EXCERPT PROVIDED:

____________________

Two tax Bills have been proposed by Democrats in the US House of Representatives and Senate. The House Bill, titled the Stop Tax Haven Abuse Act, proposes a public Country by Country Reporting (CBCR) requirement on multinational companies. According to the non-profit organisation Global Financial Integrity (GFI), the Bill also includes stricter penalties on accountants who help establish tax evasion schemes. The Senate Bill, by contrast, is titled the Tax Fairness and Transparency Act, and proposes a set of stronger anti-abuse provisions. These include prohibiting companies from deferring indefinitely the taxes they owe on their offshore profits; cutting down corporate inversions, and committing US listed companies to public CBCR. It is unlikely, however, that the Bills will be adopted as such, not to mention at all. Their introduction does, however, demonstrate the political momentum in the area of taxation that currently reigns on the other side of the Atlantic.
The Dutch Government has provided the national Parliament with details on the country’s tax ruling practices. The document (in Dutch) provided by the Finance Ministry to the Parliament provides an indication of the areas where the national tax authority grants certainty for companies, and answers MPs’ questions on matters such as Dutch ruling practices, foreign tax liabilities, classification of hybrid forms of financing and hybrid entities, financing and royalty operations, the exchange of information on tax rulings between countries, and other general questions related to the topics at hand.
The OECD has published a set of new documents to ensure a consistent implementation of the Common Reporting Standard (CRS). The new documentation includes new FAQs on the application of the CRS, as well as a second edition of the Standard on Automatic Exchange of Financial Account Information in Tax Matters. The new edition expands the last part on the CRS XML Schema User Guide, and sets out additional technical guidance on the handling of corrections and cancellations within the CRS XML Schema. The new standard also provides a revised and expanded set of correction examples. The other parts remain unchanged relative to the first edition that was issued in 2014.

____________________

Collected data:
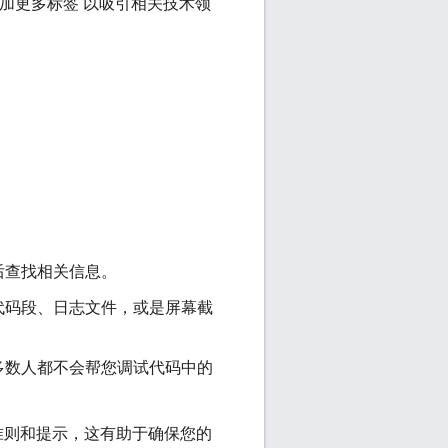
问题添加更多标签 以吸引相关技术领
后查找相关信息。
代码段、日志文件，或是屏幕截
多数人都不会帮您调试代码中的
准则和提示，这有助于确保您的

____________________

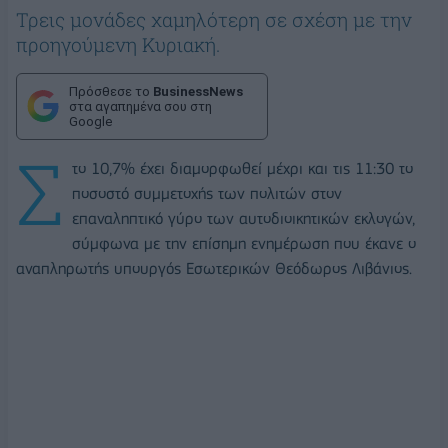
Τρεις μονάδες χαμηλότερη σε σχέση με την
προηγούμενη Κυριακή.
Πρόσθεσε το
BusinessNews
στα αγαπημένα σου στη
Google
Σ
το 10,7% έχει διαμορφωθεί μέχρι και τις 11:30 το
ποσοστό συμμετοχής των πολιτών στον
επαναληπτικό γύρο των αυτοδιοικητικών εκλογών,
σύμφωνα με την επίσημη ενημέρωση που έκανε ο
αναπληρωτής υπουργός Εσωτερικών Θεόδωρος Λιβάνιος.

____________________

TASK REQUIREMENTS:
(a) Answer these questions from the tax excerpt, one per line:
(i) What is the House Bill titled?
(ii) To whom did the Dutch Finance Ministry provide its document on tax ruling practices?
(iii) In what year was the first edition of the Standard on Automatic Exchange of Financial Account Information in Tax Matters issued?
(b) Please write the next part of the tax excerpt, starting after its last sentence.
The records have no connection to the tax excerpt.

EXERCISE RESPONSES:
(a)
(i) The Stop Tax Haven Abuse Act
(ii) The national Parliament
(iii) 2014

(b)
The Inclusive Framework on BEPS has issued additional guidance for tax administrations and taxpayers on the implementation of Country by Country Reporting (CBCR) as established in the BEPS Action 13. The additional guidance clarifies several interpretation issues related to the data to be included in the CbC report as well as the application of the model legislation contained in the Action 13 report. The guidance addresses, in particular, five specific issues: (1) the definition of revenues, (2) the accounting principles/standards for determining the existence of and membership in a group, (3) the definition of total consolidated group revenue, (4) the treatment of major shareholdings, and (5) the definition of related party.
The OECD has published a report on how tax policy can encourage skills development in OECD countries. It also assesses the returns to tertiary and adult education and examines how these returns are shared between governments and students. The study builds indicators that examine incentives for individuals and governments to invest in education. The study concludes, notably, that at current wages and tax levels, significant net returns are earned by students on their investments in skills. Moreover, on average across the OECD, the costs of government investment in skills are recouped through higher future income tax revenue – even without accounting for other benefits such as faster growth, lower unemployment and improved well-being.
Almost 50 delegates from 14 countries and 7 organisations gathered in Tbilisi, Georgia, for the second regional meeting of the Inclusive Framework on BEPS in the Eastern Europe and Central Asia region. This meeting belongs to a new series of regional events that offer participants from different regions in the world the opportunity to provide their views and input to the Inclusive Framework. The participants discussed the status of implementation of the BEPS measures, with a specific focus on the peer-review mechanisms as well as timelines for the implementation of the minimum standards. The work on toolkits designed to help low-income countries was also extensively considered, together with capacity-building initiatives currently in place or under development. The participants were, moreover, updated on recent developments in transfer pricing and the area of tax treaties, including Country by Country Reporting (CBCR) and the tax treaty-related minimum standards. There was a specific focus on the Multilateral Instrument as a means of swiftly implementing the tax treaty-related measures.
As a follow-up to the meeting, a statement of the co-chairs was published, outlining the main areas of discussion and certain key conclusions. The statement indicates that during the meeting, the participants raised questions on the interaction between the work on arbitration at the EU-level and that of the OECD. They asked for further clarification on possible misalignments between the EU Directive on tax dispute resolution and the principles elaborated under BEPS Action 14 (dispute resolution). Moreover, business community representatives emphasised the importance of tax certainty in the context of the BEPS project, and raised concerns on the confidentiality of CBCR information – and thus likely on public CBCR.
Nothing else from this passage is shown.